3.4 Embedding and Softmax

        Similar to other sequence transduction models, we use learned embeddings to convert input tokens and output tokens into vectors of dimension dmodel. We also use ordinary linear transformation and softmax function to transform the decoder output into the predicted probability of the next token. In our model, the same weight matrix is ​​shared between the two embedding layers and the pre-softmax linear transformation. In the embedding layer, we multiply these weights by \sqrt{dmodel}.

4. Training model

4.1 Training parameters

        This paper is trained on the standard WMT 2014 English-German dataset, which contains about 4.5 million sentence pairs. The sentences are encoded using byte pairs, and the source and target sentences share a vocabulary of approximately 37,000 tokens. For English-French translation, we use the much larger WMT 2014 English-French dataset, which contains 36 million sentences and divides tokens into a vocabulary of 32,000 word-pieces. Sentences of similar sequence length are batched together. Each training batch of sentence pairs contains approximately 25,000 source tokens and 25,000 target tokens.

4.2 Hardware information

        This paper trains our model on a machine with 8 NVIDIA P100 GPUs. Using the base model with the hyperparameters described in this paper, each training step takes about 0.4 seconds. Our base model was trained for a total of 100,000 steps or 12 hours. For our big models, (described on the bottom line of table  3 ), step time was 1.0 seconds. The big models were trained for 300,000 steps (3.5 days).

4.3 Optimizer

         This article uses the Adam optimizer, where β1 = 0.9, β2 = 0.98 and ϵ = 10-9.

5. Experimental results

5.1 Machine translation

        As can be seen from the above table, in the WMT 2014 English-German translation task, the large transformer model outperforms the best previously reported models (including the ensemble model) by more than 2.0 BLEU, establishing a new highest BLEU score of 28.4. The configuration for this model is listed at the bottom of the table below. Training takes 3.5 days on 8 P100 GPUs. Our base model also outperforms all previously published models and ensembles at a fraction of the training cost of these models.
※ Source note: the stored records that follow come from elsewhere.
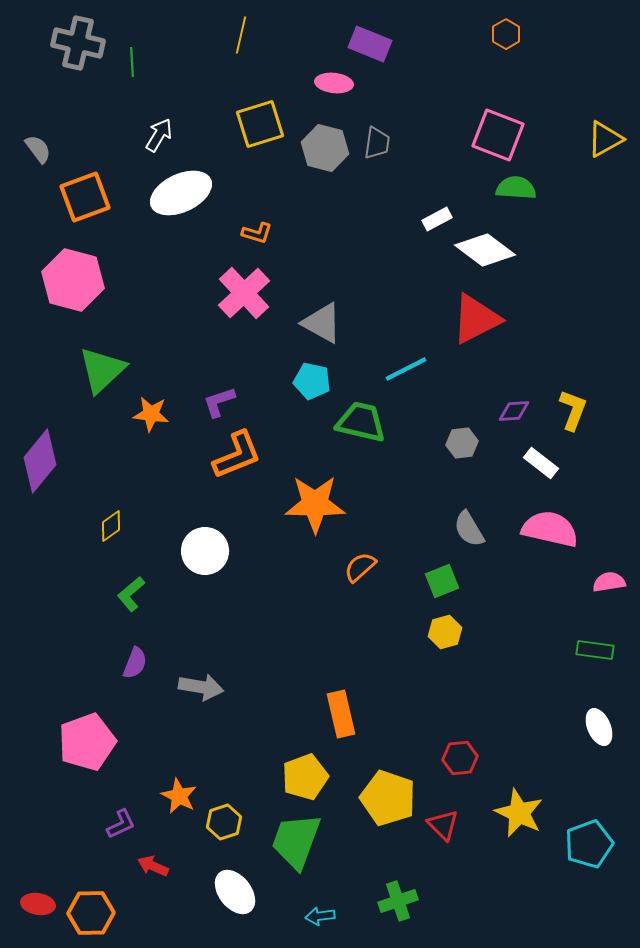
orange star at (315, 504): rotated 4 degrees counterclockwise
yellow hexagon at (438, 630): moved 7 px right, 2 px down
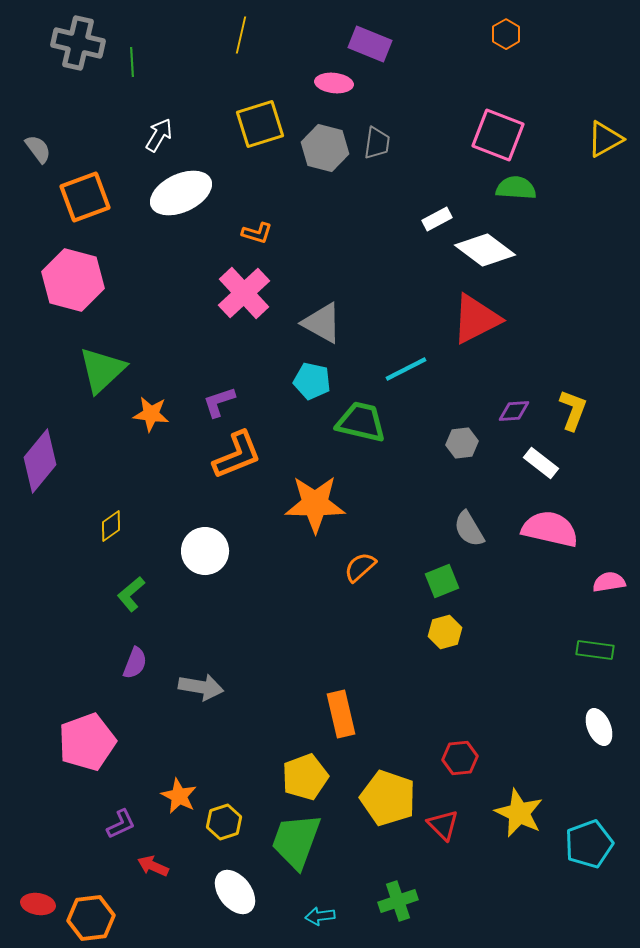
orange hexagon at (91, 913): moved 5 px down; rotated 6 degrees counterclockwise
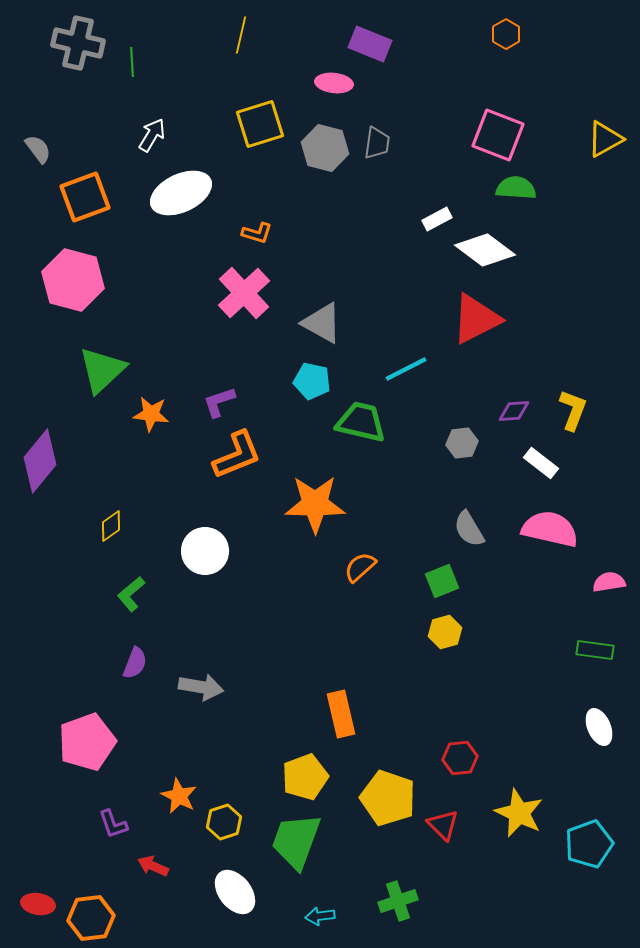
white arrow at (159, 135): moved 7 px left
purple L-shape at (121, 824): moved 8 px left; rotated 96 degrees clockwise
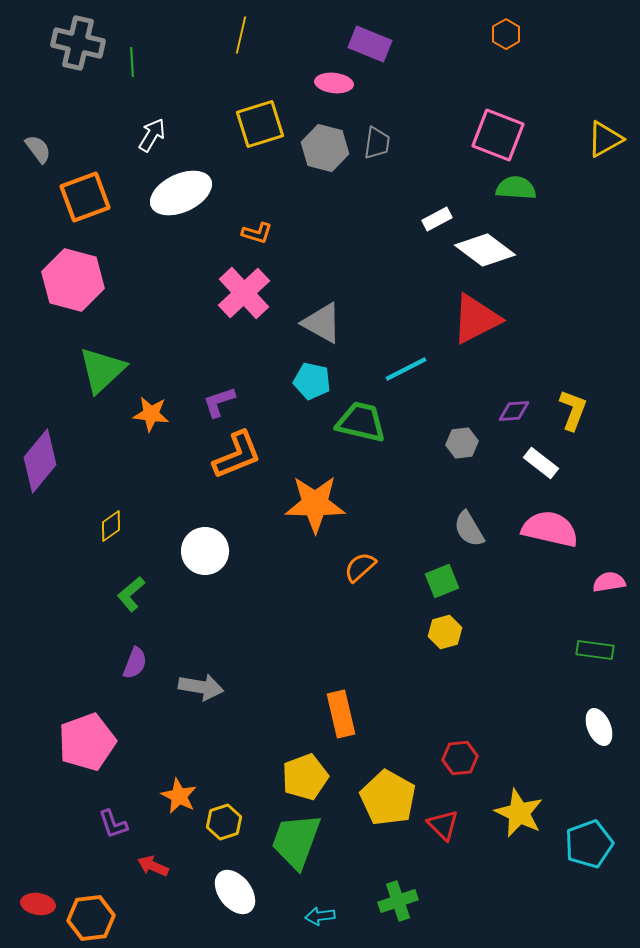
yellow pentagon at (388, 798): rotated 10 degrees clockwise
5.2 Variations of the model

        In order to evaluate the importance of different components of the Transformer, we vary our base model in different ways, measuring the performance change for English-German translation on the development set newstest2013. We use beam search as described in the previous section, but without averaging checkpoints.

        In row (A) of the above table, we change the number of attention heads and the dimensions of attention key and value, keeping the calculation amount unchanged. Although only one head attention is 0.9 BLEU worse than the optimal setting, the quality also drops with too many heads.

        In the upper row (B) of the table, we observe that reducing the key size dk hurts the model quality. This suggests that determining compatibility is not easy, and that a more complex compatibility function than the dot product may be more useful. We further observe in rows (C) and (D), that larger models are better, as expected, and dropout is very helpful in avoiding overfitting. In row (E), we replace our sinusoidal position encoding with the learned position embedding [ ] and observe almost the same results as the base model.

6. Conclusion

        In this work we propose Transformer, the first sequence transduction model based entirely on attention mechanisms, replacing the most commonly used recurrent layers in encoder-decoder architectures with multi-headed self-attention.

        For translation tasks, Transformers can be trained faster than architectures based on recurrent or convolutional layers. This paper achieves the best results on the WMT 2014 English-German and WMT 2014 English-French translation tasks. On the preceding task, our best model even outperforms all previously reported ensemble models.